Editor’s note: November is Native American Heritage Month. First proclaimed by President George H. W. Bush in 1990, it is an opportunity to acknowledge the histories and cultures of Native people across the U.S., highlighting the challenges they have faced, their sacrifices and their contributions.
“Native Americans have influenced every stage of America's development,” noted President Donald Trump in his October 31, 2017 proclamation. “They helped early European settlers survive and thrive in a new land. They contributed democratic ideas to our constitutional framers. And, for more than 200 years, they have bravely answered the call to defend our Nation, serving with distinction in every branch of the United States Armed Forces.”
This month, VOA will highlight some of the more prominent figures in Native American history and their contributions to U.S. language and culture.
No portrait exists of the woman who has come to be one of the most celebrated Native Americans in U.S. history books. Meanwhile, scholars and tribes don’t even agree on the details of her life.
The Lemhi-Shoshone tribe says she was born near what is today the town of Salmon, Idaho, in 1788 and that her name may have been Sacatzahweyah, “a burden that must be pulled or carried.” They say that in 1800, when she was only about 12, Sacagawea was among several Shoshone girls who were kidnapped by raiders from the rival Hidatsa tribe and taken to what is today North Dakota.
She may or may not have been won in a gambling game by French-Canadian trapper, Toussaint Charbonneau, a man with an unsavory reputation. He would call Sacagawea his “wife.”
But we do know that in 1803, President Thomas Jefferson purchased nearly 830,000 square miles of new territory and commissioned an expedition to explore it and map out a possible new trade route to the Pacific Ocean. The 33-member Corps of Discovery, as it was called, was headed by two men-- U.S. Army Captain Meriwether Lewis and Second Lt. William Clark, who kept journals of the mission and provide some of the only definitive written information about Sacagawea.
The expedition set out from the Mississippi River in May 1804. Six months later, they arrived in North Dakota, where they met Charbonneau and Sacagawea.
The Corps hired Charbonneau as an interpreter. It would have been highly unusual to bring a woman on such a voyage—but Lewis acknowledged that Sacagawea would be useful when it came time to buy horses from the Shoshone, which they would need to cross the Rocky Mountains.
The Corps built a winter fort in North Dakota spent the next few months planning the voyage. In February 1805, Sacagawea gave birth to a baby boy, Jean Baptiste, whom Clarke would nickname Pompy.
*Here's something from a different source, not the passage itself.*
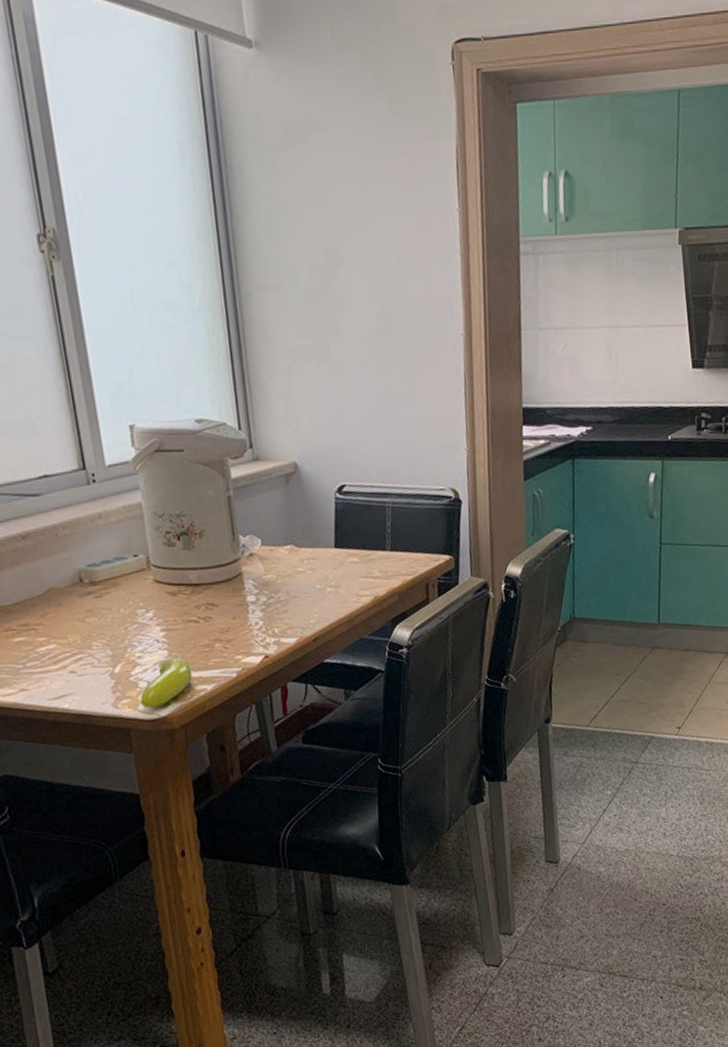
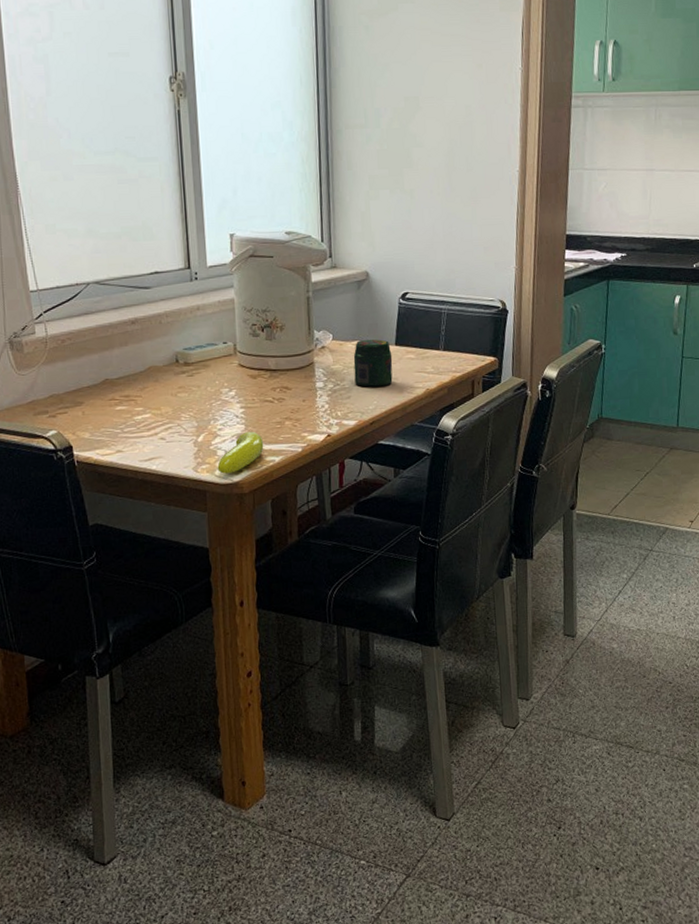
jar: none [287,542,335,599] -> present [353,339,393,387]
Eight weeks later, the expedition continued.
History has cast Sacagawea in the role of pathfinder. In reality, her role was far less important, but not insignificant: As a teenager, she would already have learned most of the skills necessary to survive – hunting, fishing, butchering and skinning animals, tanning leather, harvesting wild berries and prairie turnips, sewing and cooking. She made herself useful to the men, gathering wild foods to supplement their diet or repairing and sewing clothes and shoes—all the while caring for an infant son.
Clark acknowledged that the presence of Sacagawea and a baby had a soothing impact on both explorers and the tribes they encountered along the way—after all, no war party would travel with a woman and child.
Once, when a storm nearly capsized one of the expedition’s boats, Sacagawea dove into the water and retrieved important papers and supplies, for which Clark was grateful.
But considering she traveled nearly a year with the corps, she is given comparatively little mention in their writings, usually referred to in terms of her secondary role as the trapper’s “wife.”
When they finally reached the Pacific, Sacagawea had to beg the men to allow her a glimpse of the ocean. The government paid Charbonneau for his services but gave Sacagawea nothing.
“This man has been particularly serviceable to us, and his wife particularly useful among the Shoshonees,” wrote Clark, crediting her at least with patience on the long, difficult trip.
Sacagawea was never recognized in her own time and was nearly forgotten to history. But in the early 1900s, an early feminist resurrected Sacagawea in a fictionalized account of the Lewis and Clark expedition. Romanticized as the “beautiful Indian captive” who would “unlock the Gates of the Mountains,” Sacagawea became an icon of the women’s suffragist movement.
Today, statues and memorials to Sacagawea can be found in several states, and historians and tribes continue to debate who she really was and what happened to her after the expedition concluded.
By most accounts, Sacagawea gave birth to a daughter and died in 1813.
But the Hidatsa say she was never Shoshone, that she was one of their own and that she lived into her 80s. Today, Hidatsa, Shoshone and even Comanche families claim descendance from her.
And the Lemhi-Shoshone, who today live on the Fort Hall Reservation in Idaho, are still fighting for federal recognition. They view America’s celebration of Sacagawea as a “slap in the face.”